The ecological disaster of the Mar Menor. Europe's largest saltwater lagoon is now suffocating from pollution; the inhabitants are witnessing the death of thousands of fish.
At the origin of this disaster; a rainy episode that dumped tons of mud. But according to a local biologist, this is only the visible part of the ecological disaster. At issue; boundless urbanization and intensive agriculture developed in the region. Oscar Esparza Alaminos, a marine biologist, explains: "This is where the biggest problems come from; Nitrate and organic matter drains into the lagoon and saturates the waters."
4. Environment in Spain; Understanding environmental conflicts
Nature is the object of clashes between social groups. Hydrological planning in Spain and its contestation illustrate the antagonism of the values brought into play and the power relations that play out there.
During the last twenty years, ecological economists have developed much work on questions of environmental justice through the study of conflicts and inequalities linked to the environment. One of the eminent figures of ecological economics (EE), Joan Martínez-Alier, was at the origin - as early as the 1970s - of a series of works on environmental conflicts and the ecologism of the poor (Martínez-Alier , 1977; 2011). For this author, there are many cases around the world that illustrate the stranglehold of the rich and powerful over the exploitation of resources, even though their use should be common to all. The poor, for their part, are concerned about the protection of their environment, not primarily for reasons related to ecology, but because this degradation generates a break with their ways of life, based on a relationship of dependence on nature, essential to their survival.

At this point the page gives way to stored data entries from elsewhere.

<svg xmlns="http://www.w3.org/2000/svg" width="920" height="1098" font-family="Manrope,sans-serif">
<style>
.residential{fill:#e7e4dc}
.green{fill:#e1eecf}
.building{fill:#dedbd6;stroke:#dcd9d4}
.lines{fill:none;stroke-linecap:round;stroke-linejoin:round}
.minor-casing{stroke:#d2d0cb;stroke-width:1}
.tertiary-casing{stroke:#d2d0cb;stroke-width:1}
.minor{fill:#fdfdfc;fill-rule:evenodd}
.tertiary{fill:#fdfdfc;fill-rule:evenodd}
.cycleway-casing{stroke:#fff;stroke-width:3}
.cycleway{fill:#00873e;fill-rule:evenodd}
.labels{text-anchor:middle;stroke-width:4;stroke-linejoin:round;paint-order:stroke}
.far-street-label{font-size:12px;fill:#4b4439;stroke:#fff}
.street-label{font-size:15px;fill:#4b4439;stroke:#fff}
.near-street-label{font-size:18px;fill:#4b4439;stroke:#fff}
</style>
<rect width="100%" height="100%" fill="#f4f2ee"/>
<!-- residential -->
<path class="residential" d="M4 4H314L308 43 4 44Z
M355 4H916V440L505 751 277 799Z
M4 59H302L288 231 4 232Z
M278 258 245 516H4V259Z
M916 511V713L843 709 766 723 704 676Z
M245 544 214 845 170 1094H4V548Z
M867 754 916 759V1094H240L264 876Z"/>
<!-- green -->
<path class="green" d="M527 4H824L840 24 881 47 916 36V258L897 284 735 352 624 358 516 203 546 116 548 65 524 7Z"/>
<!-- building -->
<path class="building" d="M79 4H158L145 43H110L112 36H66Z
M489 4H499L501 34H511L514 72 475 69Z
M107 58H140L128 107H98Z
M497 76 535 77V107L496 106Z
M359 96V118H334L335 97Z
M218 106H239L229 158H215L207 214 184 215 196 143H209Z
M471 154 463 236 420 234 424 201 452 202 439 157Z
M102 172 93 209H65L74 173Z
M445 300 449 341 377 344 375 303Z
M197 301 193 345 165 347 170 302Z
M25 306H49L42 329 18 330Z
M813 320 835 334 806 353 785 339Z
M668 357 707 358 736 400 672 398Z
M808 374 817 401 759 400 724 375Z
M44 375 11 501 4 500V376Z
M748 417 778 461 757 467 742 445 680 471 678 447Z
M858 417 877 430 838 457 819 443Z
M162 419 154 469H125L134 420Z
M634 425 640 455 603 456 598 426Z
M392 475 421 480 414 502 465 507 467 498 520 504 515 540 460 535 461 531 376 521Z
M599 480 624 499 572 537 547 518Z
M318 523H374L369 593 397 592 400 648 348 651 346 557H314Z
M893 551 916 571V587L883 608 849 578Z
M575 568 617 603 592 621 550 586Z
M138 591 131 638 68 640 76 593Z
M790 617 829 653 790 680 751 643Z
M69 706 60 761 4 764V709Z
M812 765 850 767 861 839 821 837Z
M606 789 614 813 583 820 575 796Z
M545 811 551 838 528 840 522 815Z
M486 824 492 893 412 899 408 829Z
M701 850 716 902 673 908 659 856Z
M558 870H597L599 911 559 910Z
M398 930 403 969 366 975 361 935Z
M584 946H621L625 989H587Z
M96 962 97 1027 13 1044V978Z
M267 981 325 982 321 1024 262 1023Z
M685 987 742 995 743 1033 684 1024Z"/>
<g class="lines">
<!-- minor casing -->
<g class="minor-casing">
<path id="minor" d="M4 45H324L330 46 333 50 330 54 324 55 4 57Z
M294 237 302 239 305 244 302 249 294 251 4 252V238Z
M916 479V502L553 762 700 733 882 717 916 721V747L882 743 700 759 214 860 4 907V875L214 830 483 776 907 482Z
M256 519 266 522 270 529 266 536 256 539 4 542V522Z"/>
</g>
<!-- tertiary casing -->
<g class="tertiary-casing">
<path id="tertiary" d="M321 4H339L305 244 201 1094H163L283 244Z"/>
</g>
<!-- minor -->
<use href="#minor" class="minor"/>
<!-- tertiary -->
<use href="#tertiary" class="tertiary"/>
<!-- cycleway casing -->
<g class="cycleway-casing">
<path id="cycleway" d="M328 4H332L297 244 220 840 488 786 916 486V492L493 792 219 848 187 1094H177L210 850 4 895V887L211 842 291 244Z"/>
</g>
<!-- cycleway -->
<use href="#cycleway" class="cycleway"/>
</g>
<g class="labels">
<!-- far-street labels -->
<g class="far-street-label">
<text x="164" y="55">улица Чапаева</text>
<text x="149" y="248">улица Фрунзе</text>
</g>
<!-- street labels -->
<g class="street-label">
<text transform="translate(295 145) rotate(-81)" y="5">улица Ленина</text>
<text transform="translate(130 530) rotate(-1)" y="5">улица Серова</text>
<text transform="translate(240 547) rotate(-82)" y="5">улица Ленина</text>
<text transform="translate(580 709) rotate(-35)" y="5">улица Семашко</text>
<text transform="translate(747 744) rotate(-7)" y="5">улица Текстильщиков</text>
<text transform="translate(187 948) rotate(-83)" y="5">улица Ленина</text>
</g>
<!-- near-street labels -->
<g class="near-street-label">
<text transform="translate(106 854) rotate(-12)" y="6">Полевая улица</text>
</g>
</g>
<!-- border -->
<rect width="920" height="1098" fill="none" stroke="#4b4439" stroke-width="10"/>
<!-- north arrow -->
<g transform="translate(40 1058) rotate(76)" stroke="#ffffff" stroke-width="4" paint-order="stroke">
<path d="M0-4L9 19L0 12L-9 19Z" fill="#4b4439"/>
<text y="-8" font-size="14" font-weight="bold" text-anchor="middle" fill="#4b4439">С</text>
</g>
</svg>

The most revealing element in the ecological awareness of poor and vulnerable populations is the number, intensity, and variety of environmental conflicts observed around the world. If it is in the field of the extraction of primary mineral resources (copper, for example) that the first environmental conflicts were recorded in the second half of the 19th century [Martínez-Alier, 2011], the reasons for conflicts taking the purpose of resources and the environment has since become very diversified. The Environmental Justice Organizations, Liabilities and Trade (EJOLT) research project thus conducts an interactive mapping of these conflicts in the world and today identifies no less than 1,600 of them. EJOLT is interested in conflicts on production sites, reprocessing and storage of the nuclear industry, those relating to access to land and biomass, infrastructure projects (roads, railways, buildings, etc.), water management (dams, hill reservoirs, grabbing of resources), recreational and tourist activities (amusement parks, seaside resorts, etc.), issues of biodiversity and resource conservation and, finally, conflicts linked to industrial sites and the pollution generated by these sites. Most of the conflicts identified are in places where the population is very high, with a frequency and an intensity arguably more marked in Latin America or Africa.